▸ **EXTRACTED DATA**:

________

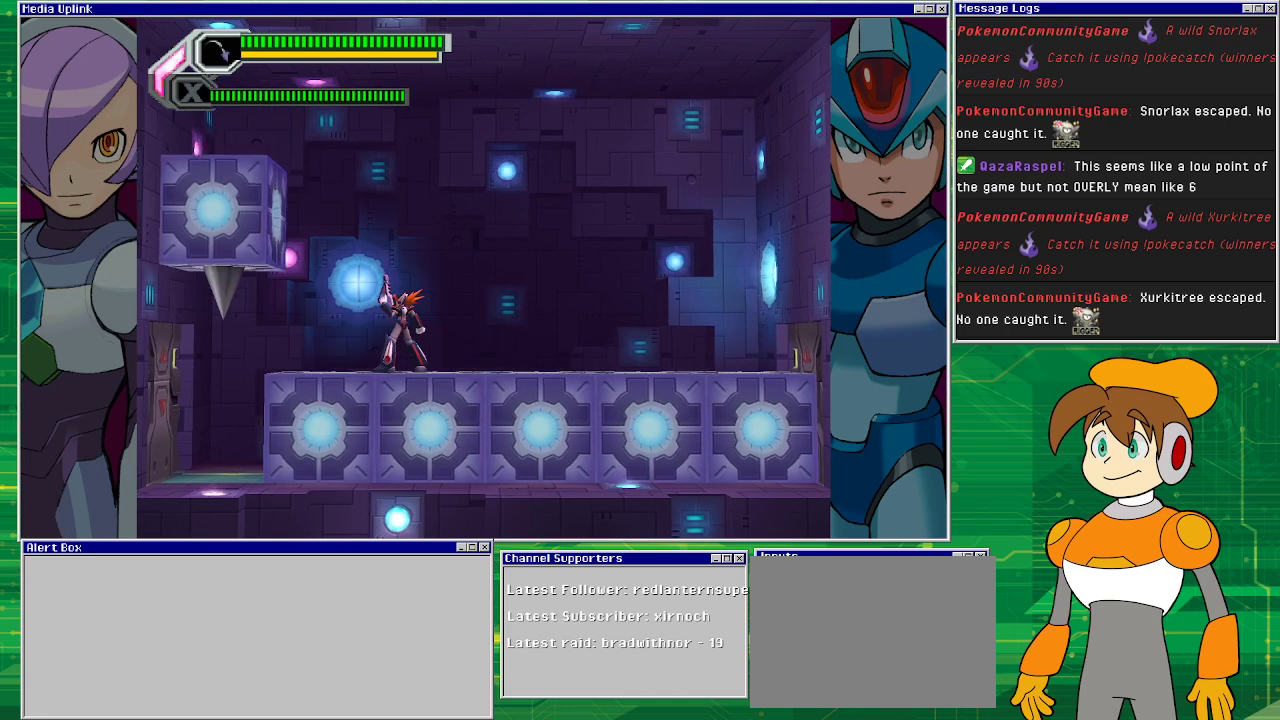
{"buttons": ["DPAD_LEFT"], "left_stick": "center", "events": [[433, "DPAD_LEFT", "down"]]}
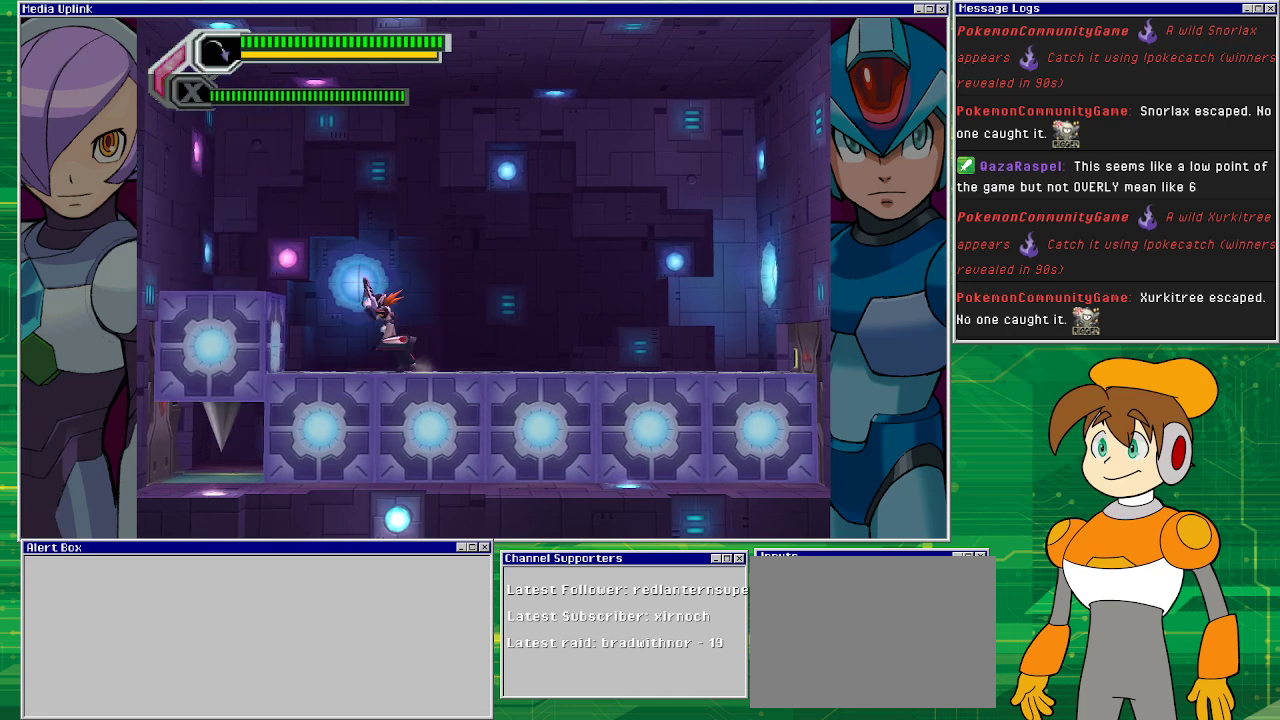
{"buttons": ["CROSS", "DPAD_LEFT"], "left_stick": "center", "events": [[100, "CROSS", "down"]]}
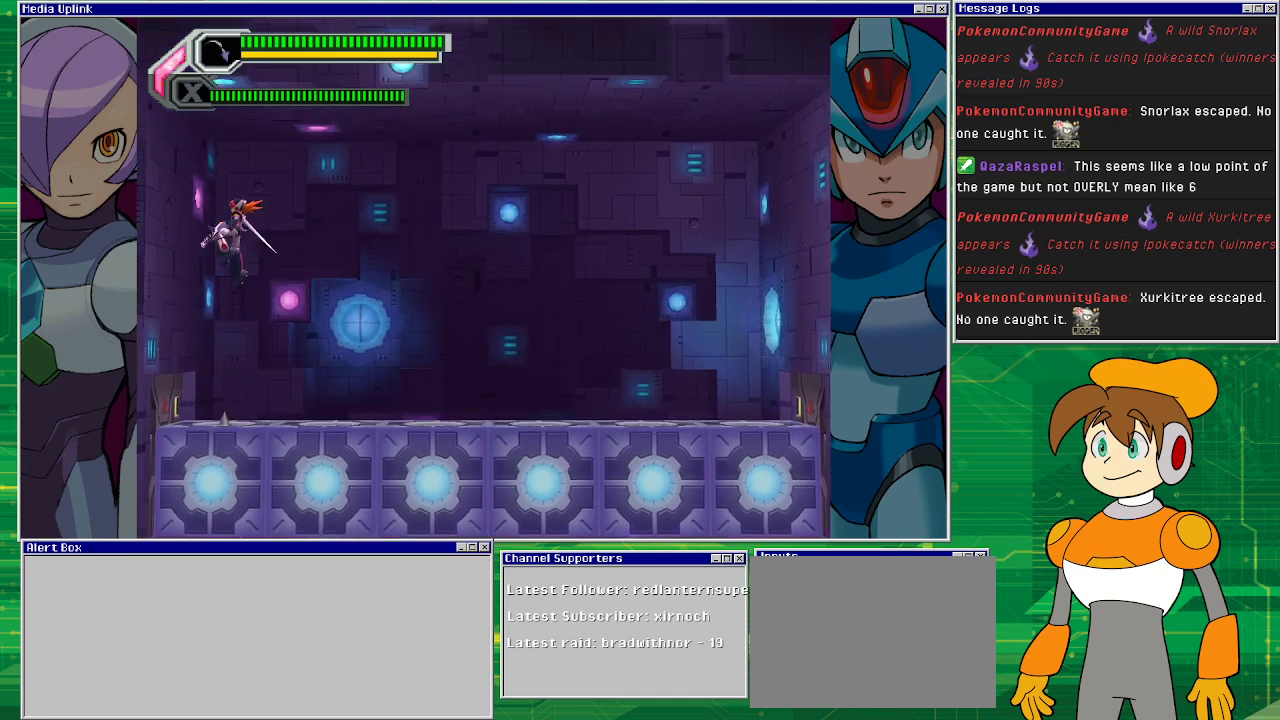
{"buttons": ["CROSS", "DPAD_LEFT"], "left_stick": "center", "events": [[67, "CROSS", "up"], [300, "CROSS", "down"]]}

________

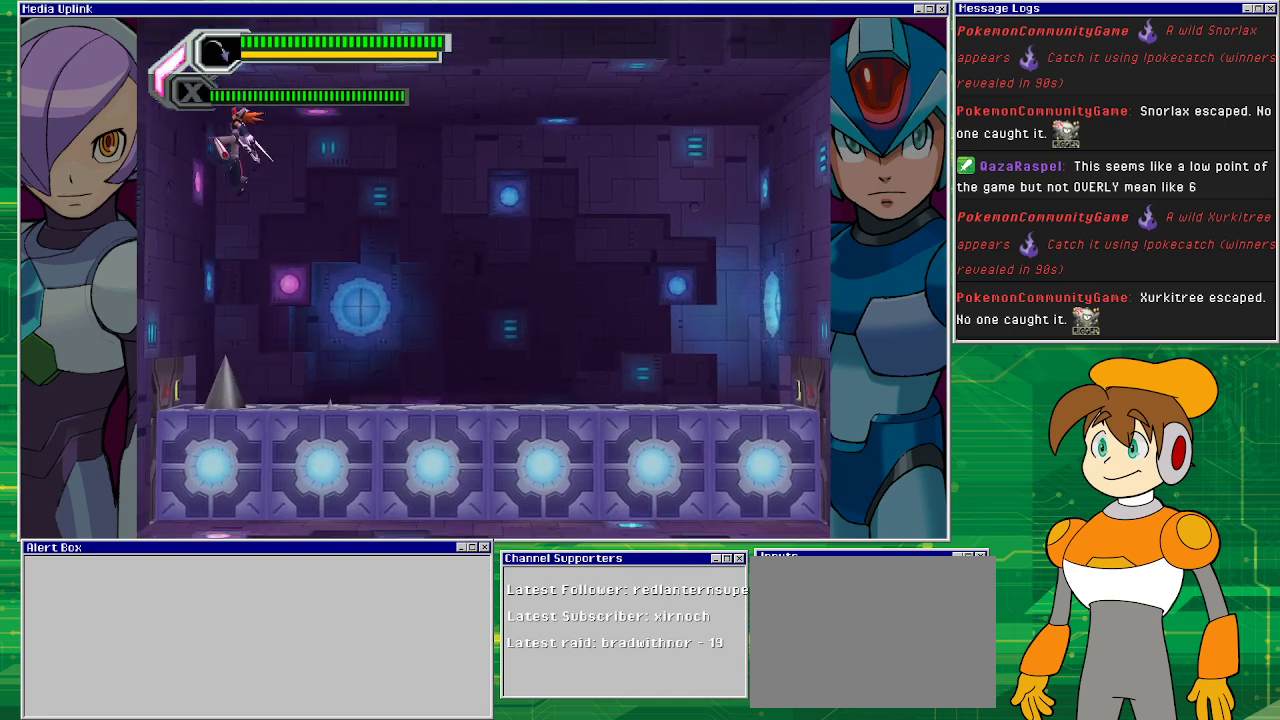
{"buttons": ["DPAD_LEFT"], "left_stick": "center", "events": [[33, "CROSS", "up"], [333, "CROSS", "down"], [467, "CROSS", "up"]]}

________

▸ **EXERCISE OBJECTIVE**:
All lines above with "CROSS" in them should be returned.

▸ **EXERCISE SOLUTION**:
{"buttons": ["CROSS", "DPAD_LEFT"], "left_stick": "center", "events": [[100, "CROSS", "down"]]}
{"buttons": ["CROSS", "DPAD_LEFT"], "left_stick": "center", "events": [[67, "CROSS", "up"], [300, "CROSS", "down"]]}
{"buttons": ["DPAD_LEFT"], "left_stick": "center", "events": [[33, "CROSS", "up"], [333, "CROSS", "down"], [467, "CROSS", "up"]]}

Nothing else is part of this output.